§ Extracted data
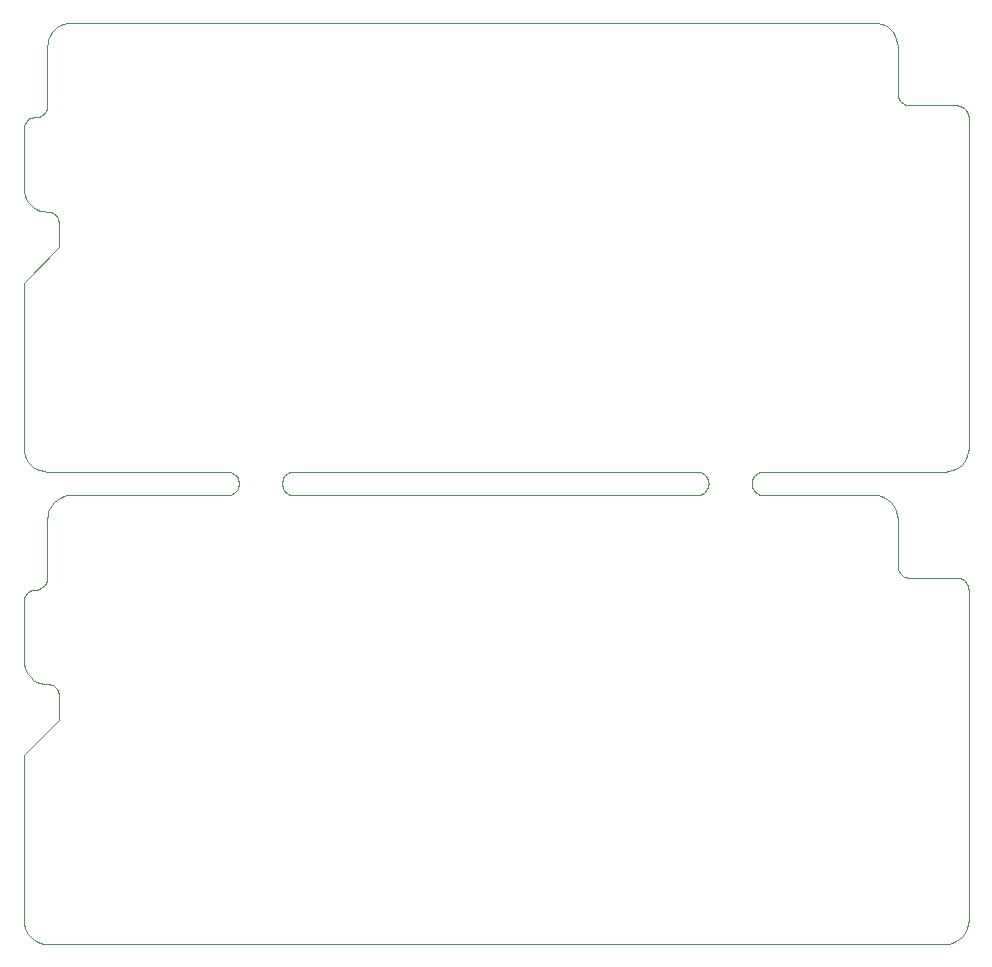
<source format=gko>
%MOIN*%
%OFA0B0*%
%FSLAX44Y44*%
%IPPOS*%
%LPD*%
%ADD10C,0*%
D10*
X00009007Y00014960D02*
X00009007Y00014960D01*
X00008946Y00014965D01*
X00008886Y00014979D01*
X00008829Y00015003D01*
X00008776Y00015035D01*
X00008729Y00015075D01*
X00008689Y00015122D01*
X00008657Y00015175D01*
X00008633Y00015232D01*
X00008618Y00015292D01*
X00008613Y00015353D01*
X00008618Y00015415D01*
X00008633Y00015475D01*
X00008656Y00015532D01*
X00008688Y00015585D01*
X00008728Y00015632D01*
X00008775Y00015672D01*
X00008828Y00015704D01*
X00008885Y00015728D01*
X00008944Y00015743D01*
X00009006Y00015748D01*
X00009007Y00015748D01*
X00009007Y00015748D01*
X00009007Y00015748D01*
X00009007Y00015748D01*
X00009007Y00015748D01*
X00009007Y00015748D01*
X00009007Y00015748D01*
X00009007Y00015748D01*
X00009007Y00015748D01*
X00009008Y00015748D01*
X00009008Y00015748D01*
X00009008Y00015748D01*
X00009008Y00015748D01*
X00009008Y00015748D01*
X00009008Y00015748D01*
X00009008Y00015748D01*
X00009008Y00015748D01*
X00009008Y00015748D01*
X00009008Y00015748D01*
X00009008Y00015748D01*
X00009008Y00015748D01*
X00022439Y00015748D01*
X00022439Y00015748D01*
X00022439Y00015748D01*
X00022439Y00015748D01*
X00022439Y00015748D01*
X00022440Y00015748D01*
X00022440Y00015748D01*
X00022440Y00015748D01*
X00022440Y00015748D01*
X00022440Y00015748D01*
X00022440Y00015748D01*
X00022440Y00015748D01*
X00022440Y00015748D01*
X00022440Y00015748D01*
X00022440Y00015748D01*
X00022440Y00015748D01*
X00022440Y00015748D01*
X00022440Y00015748D01*
X00022440Y00015748D01*
X00022440Y00015748D01*
X00022440Y00015748D01*
X00022441Y00015748D01*
X00022503Y00015743D01*
X00022563Y00015728D01*
X00022620Y00015704D01*
X00022672Y00015672D01*
X00022719Y00015632D01*
X00022759Y00015585D01*
X00022791Y00015532D01*
X00022815Y00015475D01*
X00022829Y00015415D01*
X00022834Y00015353D01*
X00022829Y00015292D01*
X00022814Y00015232D01*
X00022791Y00015175D01*
X00022759Y00015122D01*
X00022718Y00015075D01*
X00022671Y00015035D01*
X00022619Y00015003D01*
X00022562Y00014979D01*
X00022502Y00014965D01*
X00022440Y00014960D01*
X00009007Y00014960D01*
X00006780Y00015748D02*
X00006780Y00015748D01*
X00006780Y00015748D01*
X00006780Y00015748D01*
X00006780Y00015748D01*
X00006780Y00015748D01*
X00006780Y00015748D01*
X00006780Y00015748D01*
X00006780Y00015748D01*
X00006781Y00015748D01*
X00006781Y00015748D01*
X00006781Y00015748D01*
X00006781Y00015748D01*
X00006781Y00015748D01*
X00006781Y00015748D01*
X00006781Y00015748D01*
X00006781Y00015748D01*
X00006781Y00015748D01*
X00006781Y00015748D01*
X00006781Y00015748D01*
X00006781Y00015748D01*
X00006781Y00015748D01*
X00006782Y00015748D01*
X00006844Y00015743D01*
X00006904Y00015728D01*
X00006961Y00015704D01*
X00007013Y00015672D01*
X00007060Y00015632D01*
X00007100Y00015585D01*
X00007132Y00015532D01*
X00007156Y00015475D01*
X00007170Y00015415D01*
X00007175Y00015353D01*
X00007170Y00015292D01*
X00007155Y00015232D01*
X00007132Y00015175D01*
X00007099Y00015122D01*
X00007059Y00015075D01*
X00007012Y00015035D01*
X00006960Y00015003D01*
X00006903Y00014979D01*
X00006843Y00014965D01*
X00006781Y00014960D01*
X00001574Y00014960D01*
X00001451Y00014950D01*
X00001331Y00014922D01*
X00001217Y00014874D01*
X00001111Y00014810D01*
X00001018Y00014730D01*
X00000937Y00014636D01*
X00000873Y00014530D01*
X00000825Y00014416D01*
X00000797Y00014296D01*
X00000787Y00014173D01*
X00000787Y00012204D01*
X00000782Y00012143D01*
X00000768Y00012083D01*
X00000744Y00012025D01*
X00000712Y00011973D01*
X00000672Y00011926D01*
X00000625Y00011886D01*
X00000572Y00011853D01*
X00000515Y00011830D01*
X00000455Y00011815D01*
X00000393Y00011811D01*
X00000332Y00011806D01*
X00000272Y00011791D01*
X00000214Y00011768D01*
X00000162Y00011735D01*
X00000115Y00011695D01*
X00000075Y00011648D01*
X00000042Y00011596D01*
X00000019Y00011538D01*
X00000004Y00011478D01*
X00000000Y00011417D01*
X00000000Y00009448D01*
X00000009Y00009325D01*
X00000038Y00009205D01*
X00000085Y00009091D01*
X00000150Y00008985D01*
X00000230Y00008892D01*
X00000324Y00008811D01*
X00000429Y00008747D01*
X00000544Y00008699D01*
X00000664Y00008671D01*
X00000787Y00008661D01*
X00000848Y00008656D01*
X00000909Y00008642D01*
X00000966Y00008618D01*
X00001018Y00008586D01*
X00001065Y00008546D01*
X00001105Y00008499D01*
X00001138Y00008446D01*
X00001161Y00008389D01*
X00001176Y00008329D01*
X00001181Y00008267D01*
X00001181Y00007480D01*
X00000000Y00006299D01*
X00000000Y00000787D01*
X00000009Y00000664D01*
X00000038Y00000544D01*
X00000085Y00000429D01*
X00000150Y00000324D01*
X00000230Y00000230D01*
X00000324Y00000150D01*
X00000429Y00000085D01*
X00000544Y00000038D01*
X00000664Y00000009D01*
X00000787Y00000000D01*
X00030708Y00000000D01*
X00030831Y00000009D01*
X00030951Y00000038D01*
X00031066Y00000085D01*
X00031171Y00000150D01*
X00031265Y00000230D01*
X00031345Y00000324D01*
X00031410Y00000429D01*
X00031457Y00000544D01*
X00031486Y00000664D01*
X00031496Y00000787D01*
X00031496Y00011811D01*
X00031491Y00011872D01*
X00031476Y00011932D01*
X00031453Y00011989D01*
X00031420Y00012042D01*
X00031380Y00012089D01*
X00031333Y00012129D01*
X00031281Y00012161D01*
X00031224Y00012185D01*
X00031163Y00012199D01*
X00031102Y00012204D01*
X00029527Y00012204D01*
X00029465Y00012209D01*
X00029405Y00012223D01*
X00029348Y00012247D01*
X00029296Y00012279D01*
X00029249Y00012320D01*
X00029209Y00012367D01*
X00029176Y00012419D01*
X00029153Y00012476D01*
X00029138Y00012536D01*
X00029133Y00012598D01*
X00029133Y00014173D01*
X00029124Y00014296D01*
X00029095Y00014416D01*
X00029048Y00014530D01*
X00028983Y00014636D01*
X00028903Y00014730D01*
X00028809Y00014810D01*
X00028703Y00014874D01*
X00028589Y00014922D01*
X00028469Y00014950D01*
X00028346Y00014960D01*
X00024666Y00014960D01*
X00024605Y00014965D01*
X00024545Y00014979D01*
X00024488Y00015003D01*
X00024435Y00015035D01*
X00024388Y00015075D01*
X00024348Y00015122D01*
X00024316Y00015175D01*
X00024292Y00015232D01*
X00024278Y00015292D01*
X00024273Y00015353D01*
X00024277Y00015415D01*
X00024292Y00015475D01*
X00024315Y00015532D01*
X00024347Y00015585D01*
X00024387Y00015632D01*
X00024434Y00015672D01*
X00024487Y00015704D01*
X00024544Y00015728D01*
X00024604Y00015743D01*
X00024665Y00015748D01*
X00024666Y00015748D01*
X00024666Y00015748D01*
X00024666Y00015748D01*
X00024666Y00015748D01*
X00024666Y00015748D01*
X00024666Y00015748D01*
X00024666Y00015748D01*
X00024667Y00015748D01*
X00024667Y00015748D01*
X00024667Y00015748D01*
X00024667Y00015748D01*
X00024667Y00015748D01*
X00024667Y00015748D01*
X00024667Y00015748D01*
X00024667Y00015748D01*
X00024667Y00015748D01*
X00024667Y00015748D01*
X00024667Y00015748D01*
X00024667Y00015748D01*
X00024667Y00015748D01*
X00024667Y00015748D01*
X00030708Y00015748D01*
X00030831Y00015757D01*
X00030951Y00015786D01*
X00031066Y00015833D01*
X00031171Y00015898D01*
X00031265Y00015978D01*
X00031345Y00016072D01*
X00031410Y00016177D01*
X00031457Y00016292D01*
X00031486Y00016412D01*
X00031496Y00016535D01*
X00031496Y00027559D01*
X00031491Y00027620D01*
X00031476Y00027680D01*
X00031453Y00027737D01*
X00031420Y00027790D01*
X00031380Y00027837D01*
X00031333Y00027877D01*
X00031281Y00027909D01*
X00031224Y00027933D01*
X00031163Y00027947D01*
X00031102Y00027952D01*
X00029527Y00027952D01*
X00029465Y00027957D01*
X00029405Y00027972D01*
X00029348Y00027995D01*
X00029296Y00028027D01*
X00029249Y00028068D01*
X00029209Y00028115D01*
X00029176Y00028167D01*
X00029153Y00028224D01*
X00029138Y00028284D01*
X00029133Y00028346D01*
X00029133Y00029921D01*
X00029124Y00030044D01*
X00029095Y00030164D01*
X00029048Y00030278D01*
X00028983Y00030384D01*
X00028903Y00030478D01*
X00028809Y00030558D01*
X00028703Y00030622D01*
X00028589Y00030670D01*
X00028469Y00030698D01*
X00028346Y00030708D01*
X00001574Y00030708D01*
X00001451Y00030698D01*
X00001331Y00030670D01*
X00001217Y00030622D01*
X00001111Y00030558D01*
X00001018Y00030478D01*
X00000937Y00030384D01*
X00000873Y00030278D01*
X00000825Y00030164D01*
X00000797Y00030044D01*
X00000787Y00029921D01*
X00000787Y00027952D01*
X00000782Y00027891D01*
X00000768Y00027831D01*
X00000744Y00027774D01*
X00000712Y00027721D01*
X00000672Y00027674D01*
X00000625Y00027634D01*
X00000572Y00027601D01*
X00000515Y00027578D01*
X00000455Y00027563D01*
X00000393Y00027559D01*
X00000332Y00027554D01*
X00000272Y00027539D01*
X00000214Y00027516D01*
X00000162Y00027483D01*
X00000115Y00027443D01*
X00000075Y00027396D01*
X00000042Y00027344D01*
X00000019Y00027287D01*
X00000004Y00027226D01*
X00000000Y00027165D01*
X00000000Y00025196D01*
X00000009Y00025073D01*
X00000038Y00024953D01*
X00000085Y00024839D01*
X00000150Y00024734D01*
X00000230Y00024640D01*
X00000324Y00024559D01*
X00000429Y00024495D01*
X00000544Y00024447D01*
X00000664Y00024419D01*
X00000787Y00024409D01*
X00000848Y00024404D01*
X00000909Y00024390D01*
X00000966Y00024366D01*
X00001018Y00024334D01*
X00001065Y00024294D01*
X00001105Y00024247D01*
X00001138Y00024194D01*
X00001161Y00024137D01*
X00001176Y00024077D01*
X00001181Y00024015D01*
X00001181Y00023228D01*
X00000000Y00022047D01*
X00000000Y00016535D01*
X00000009Y00016412D01*
X00000038Y00016292D01*
X00000085Y00016177D01*
X00000150Y00016072D01*
X00000230Y00015978D01*
X00000324Y00015898D01*
X00000429Y00015833D01*
X00000544Y00015786D01*
X00000664Y00015757D01*
X00000787Y00015748D01*
X00006780Y00015748D01*
M02*
</source>
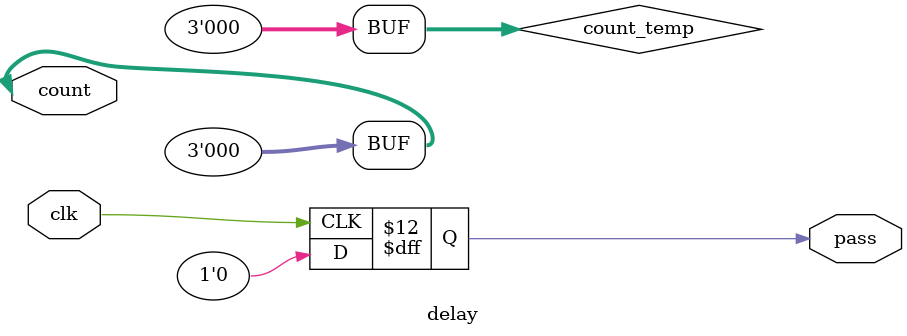
<source format=v>
module delay #(
    parameter delay = 3'b111
) (
    clk,
    count,
    pass
);
    input clk;
    output reg pass;
    inout [2:0] count;

    reg [2:0] count_temp = 3'b000;
    assign count = count_temp;

    always @(count == 3'b000) begin
        count_temp = 1'b0;
    end

    always @(posedge clk) begin
        if (count_temp == delay) begin
            pass <= 1'b1;
            count_temp <= 3'b000;
        end else begin
            pass <= 1'b0;
            count_temp <= count_temp + 1;
        end
    end
endmodule

</source>
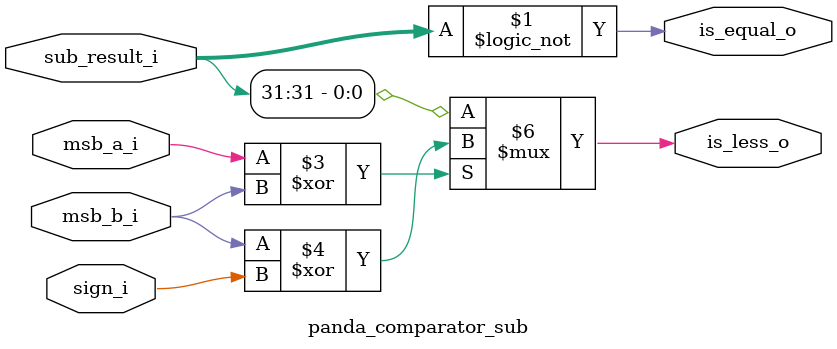
<source format=sv>

module panda_comparator_sub #(
  parameter Width = 32
) (
  input  logic [Width-1:0] sub_result_i, // Result of a - b
  input  logic             msb_a_i,      // sign bit of a
  input  logic             msb_b_i,      // sign bit of b
  input  logic             sign_i,       // signed comparison?
  output logic             is_equal_o,   // a == b
  output logic             is_less_o     // a < b
);

  // If a - b == 0 then a == b
  assign is_equal_o = sub_result_i == {Width{1'b0}};

  // If a and b have different signs, check MSB of b. For signed comparison
  // if MSB of b is 1 then a < b, and the opposite for unsigned comparison.
  // If a and b have the same sign, check subtraction's sign.
  // If a - b < 0 then a < b
  always_comb begin
    if (msb_a_i ^ msb_b_i) begin
      is_less_o = msb_b_i ^ sign_i;
    end else begin
      is_less_o = sub_result_i[Width-1];
    end
  end


endmodule

</source>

§ Required action
Would you please return all lines from the listing above that contain "delay"?

§ Written response
module delay #(
    parameter delay = 3'b111
        if (count_temp == delay) begin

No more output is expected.